The family court herein elected to apply the principles in the cases cited by Dart and made findings concerning each of the six factors to be considered. Turning back to the holding of our Supreme Court in Turner, we again note that it was within the trial court's discretion to impose sanctions, "even severe ones," against Dart for his failure to comply with discovery orders. Turner, 413 S.W.3d at 279. We particularly note the family court's conclusion that
[w]hile alternative sanctions could be imposed on Respondent, the probability of achieving the Court's objective, to have Respondent comply with all orders of the Court and to pay his child support obligations, is highly unlikely given Respondent's continued patterns of disregarding the orders of the Court.We find no abuse of discretion in the CR 37.02(2) sanction imposed on Dart by the family court.
Dart also contends that he was entitled to have the court rule on his motion for modification regardless of whether or not he is ever deposed. He claims that the court erred in ruling that his motion could not proceed until Combs's counsel had the opportunity to depose him, citing in support KRS 403.213. Dart did not, however, elaborate or state why he believed that statute supports his argument, and we fail to see how it does so. In short, Dart has not demonstrated, to our satisfaction, the merits of his argument that Combs was not entitled to discovery by deposition prior to Dart's motion to modify being heard.
Kentucky Revised Statutes. --------
Dart next argues that all his contempt orders must be set aside and all warrants withdrawn. He maintains that a local rule required that he be served with the contempt motion and that he was not. Nevertheless, Dart did have counsel to represent him at the hearing, and there is nothing to indicate that Dart was not aware of the contempt proceedings.

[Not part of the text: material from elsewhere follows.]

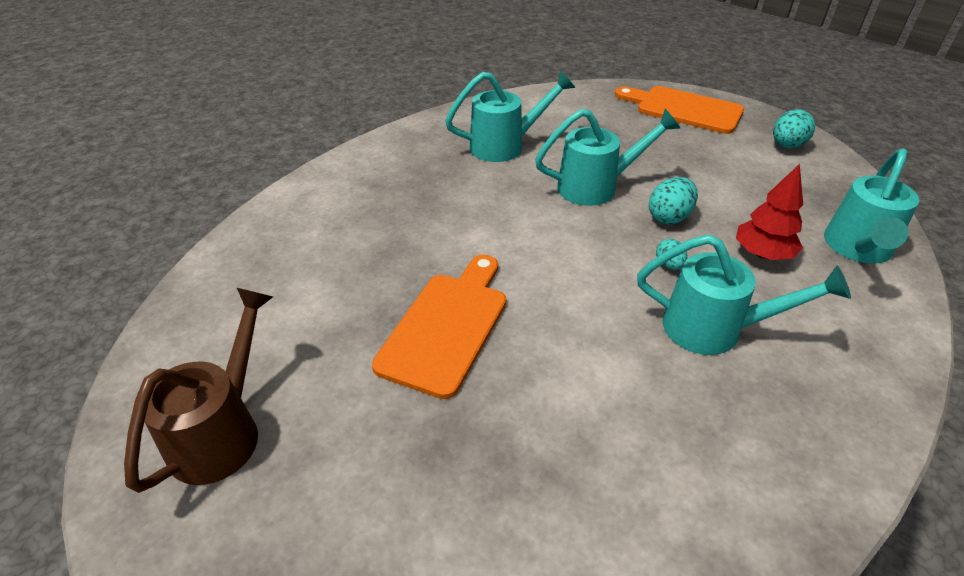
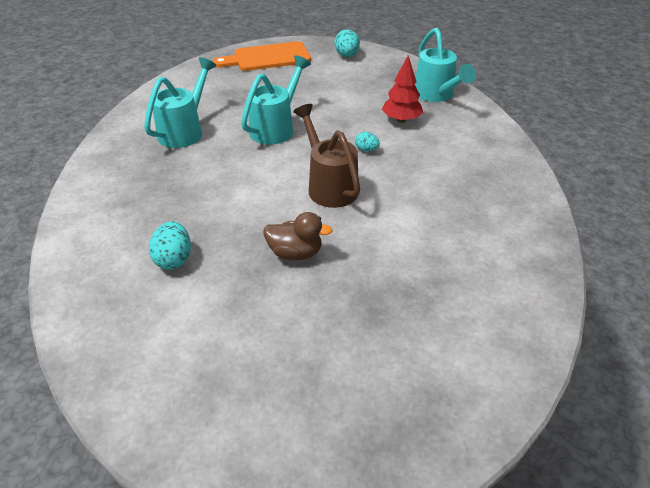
camera: 45 degrees left, 0 degrees up
(222, 431) = (243, 400): brown watering can -> brown watering can (329, 186)
(446, 326) = (295, 253): orange cutting board -> brown duck
(669, 217) = (336, 124): turquoise egg -> turquoise egg (174, 259)
(715, 329) = (423, 168): turquoise watering can -> none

He also asserts that no finding of contempt or warrant for arrest should have been entered without a finding by the court that he did not have the ability to pay the child support. In this regard the court had made findings as to Dart's ability to pay when it set the support amount initially. Thereafter, as show-cause orders placed the burden on Dart to show why he was not in contempt for nonpayment and Dart failed to respond, the court did not err in finding Dart in contempt and in issuing warrants for his arrest.
Finally, Dart argues that the family court's arrearage order "was, is and always will be unlawful" because there was no fact finding that he had the ability to pay. He cites Clay v. Winn, 434 S.W.2d 650 (Ky. 1968), in support of this argument. In that case the appellate court held that the inability to pay past due child support is a valid defense in a child support enforcement case. Id. at 652. Thus, Dart contends that the arrearage order must be reversed or vacated.

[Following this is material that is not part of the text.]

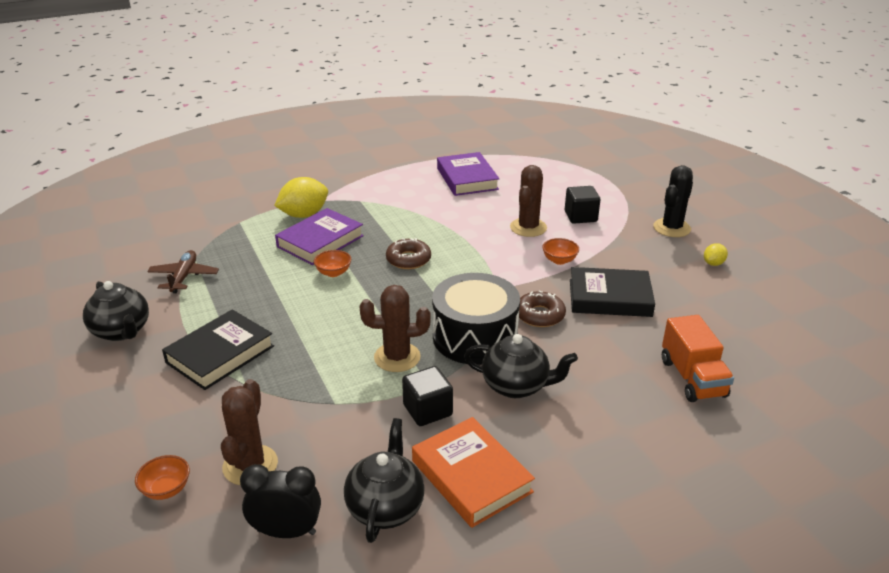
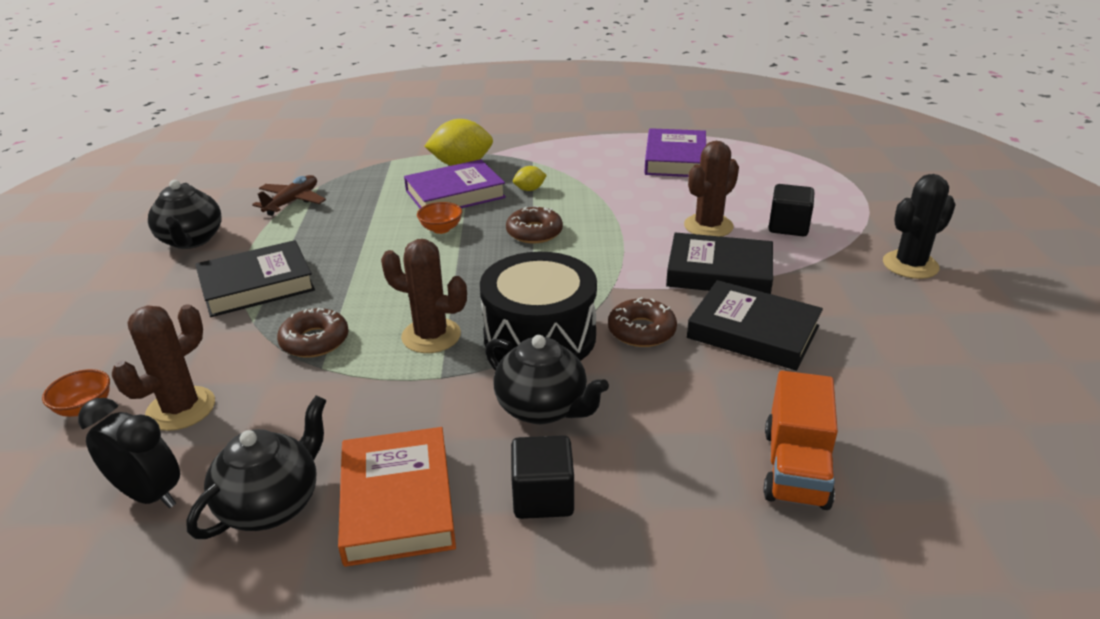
camera: 25 degrees right, 0 degrees up
(310, 385) = (315, 341): none -> brown donut
(427, 410) = (414, 406): black cube -> black cube (543, 497)
(559, 260) = (719, 272): orange bowl -> black book
(713, 263) = (942, 323): yellow lemon -> yellow lemon (529, 189)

We have examined the order establishing arrearage dated February 2, 2017, and find no mention in that order of a finding of contempt. The order simply determines the arrearage amount. The arrearage amount and whether Dart was in contempt are separate determinations.

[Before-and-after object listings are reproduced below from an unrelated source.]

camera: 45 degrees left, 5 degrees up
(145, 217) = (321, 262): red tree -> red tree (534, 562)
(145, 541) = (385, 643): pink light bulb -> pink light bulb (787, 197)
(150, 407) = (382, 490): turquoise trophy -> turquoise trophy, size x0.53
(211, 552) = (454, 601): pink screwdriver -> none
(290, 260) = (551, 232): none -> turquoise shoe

Dart's argument in this regard seems to be that the arrearage order is invalid because the initial child support orders were "unlawful" because he did not have the ability to pay them. As we have noted previously herein, the initial child support order was affirmed by the Court in its consideration of Dart's previous appeal. In short, we fail to see merit in Dart's argument that the arrearage order is erroneous or should be reversed or vacated.
For the foregoing reasons, the orders of the Pulaski Family Court are affirmed.